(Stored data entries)
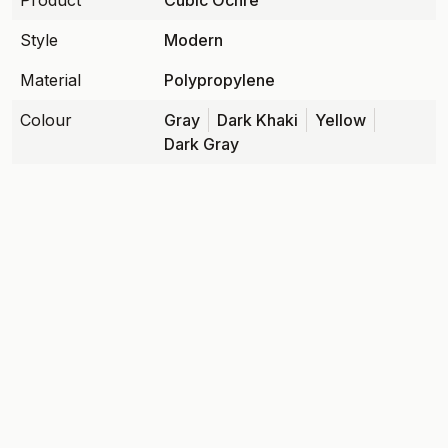
Product
Cubic Ochre
Style
Modern
Material
Polypropylene
Colour
Gray
Dark Khaki
Yellow
Dark Gray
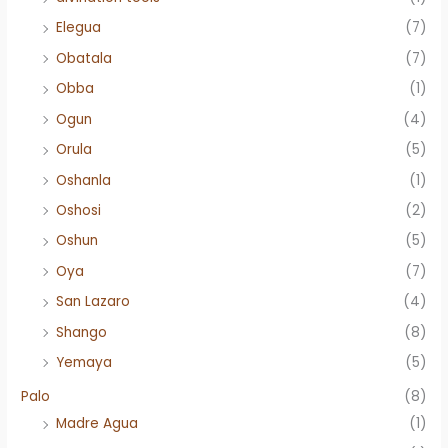
Elegua
(7)
Obatala
(7)
Obba
(1)
Ogun
(4)
Orula
(5)
Oshanla
(1)
Oshosi
(2)
Oshun
(5)
Oya
(7)
San Lazaro
(4)
Shango
(8)
Yemaya
(5)
Palo
(8)
Madre Agua
(1)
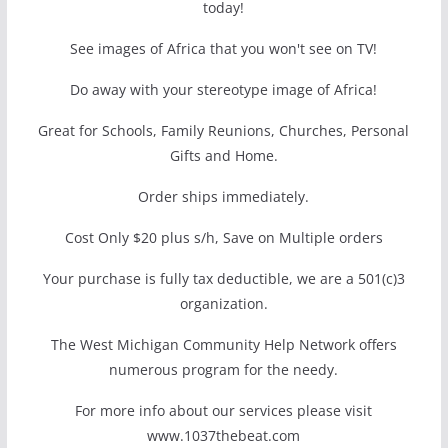
today!
See images of Africa that you won't see on TV!
Do away with your stereotype image of Africa!
Great for Schools, Family Reunions, Churches, Personal
Gifts and Home.
Order ships immediately.
Cost Only $20 plus s/h, Save on Multiple orders
Your purchase is fully tax deductible, we are a 501(c)3
organization.
The West Michigan Community Help Network offers
numerous program for the needy.
For more info about our services please visit
www.1037thebeat.com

◆ What to work on
Write out all the data above again, changing every "Africa" to "Ghana" and keeping everything else the same. Leave out the pictures.

◆ Result of this exercise
Product
Cubic Ochre
Style
Modern
Material
Polypropylene
Colour
Gray
Dark Khaki
Yellow
Dark Gray
Elegua
(7)
Obatala
(7)
Obba
(1)
Ogun
(4)
Orula
(5)
Oshanla
(1)
Oshosi
(2)
Oshun
(5)
Oya
(7)
San Lazaro
(4)
Shango
(8)
Yemaya
(5)
Palo
(8)
Madre Agua
(1)
today!
See images of Ghana that you won't see on TV!
Do away with your stereotype image of Ghana!
Great for Schools, Family Reunions, Churches, Personal
Gifts and Home.
Order ships immediately.
Cost Only $20 plus s/h, Save on Multiple orders
Your purchase is fully tax deductible, we are a 501(c)3
organization.
The West Michigan Community Help Network offers
numerous program for the needy.
For more info about our services please visit
www.1037thebeat.com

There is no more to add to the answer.